• **Texto de apoio**:
↓

A aplicação de toxina botulínica em cabeleireiros, por pessoas sem formação clínica, é um risco a que se sujeita quem pretende apagar as “imperfeições”, mas não tem meios para o fazer em segurança, segundo uma antropóloga que investiga estes “melhoramentos”.
Chiara Pussetti coordenou o projeto “EXCEL – Em busca da Excelência”, desenvolvido por um grupo multidisciplinar de investigadores do Instituto de Ciências Sociais (ICS) e da Faculdade de Medicina (FM) da Universidade de Lisboa.
Ao longo de cinco anos esta equipa identificou várias irregularidades, como a venda em Lisboa de cremes branqueadores da pele, com substâncias proibidas, mas também uma facilidade em encontrar quem aplique botox, sem formação para o fazer.
“No nosso trabalho descobrimos que existe muito intrusismo médico, o emprego destas tecnologias injetáveis por pessoas que não são formadas para isso ou que não são médicos, que não são dermatologistas”, disse.
Em entrevista à agência Lusa, a antropóloga disse que é o preço “muito mais baixo” deste procedimento, quando realizado ilegalmente em cabeleireiros e consultórios dentários, que determina a sua escolha por quem pretende livrar-se das rugas.
“É um problema muito sério”, disse, referindo que também são cada vez mais as pessoas que encomendam botox pela internet e o aplicam, seguindo tutoriais e vídeos online, numa prática chamada de “Do it yourself” (DIY), com óbvios riscos para a saúde.
“Hoje em dia vivemos numa sociedade em que podemos obter quase tudo o que queremos como um clique online. Portanto, nós podemos comprar toxina botulínica online, sem problema nenhum, para aplicar em casa. E há imensos tutoriais e vídeos no YouTube”, explicou.

↑

No texto sobre a toxina botulínica, troque "cinco anos" por "três anos" e reescreva o trecho de "Ao longo de" a "para o fazer.".

• **Dados registados**:
↓

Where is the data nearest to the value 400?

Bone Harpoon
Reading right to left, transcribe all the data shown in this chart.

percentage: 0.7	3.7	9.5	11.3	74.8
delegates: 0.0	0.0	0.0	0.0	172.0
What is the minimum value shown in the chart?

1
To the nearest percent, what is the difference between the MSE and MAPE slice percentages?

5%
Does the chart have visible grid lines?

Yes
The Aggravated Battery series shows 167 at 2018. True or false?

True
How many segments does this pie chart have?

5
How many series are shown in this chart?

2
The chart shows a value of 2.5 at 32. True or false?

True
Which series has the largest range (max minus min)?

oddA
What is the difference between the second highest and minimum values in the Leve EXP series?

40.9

↑

• **Resposta do exercício**:
Ao longo de três anos esta equipa identificou várias irregularidades, como a venda em Lisboa de cremes branqueadores da pele, com substâncias proibidas, mas também uma facilidade em encontrar quem aplique botox, sem formação para o fazer.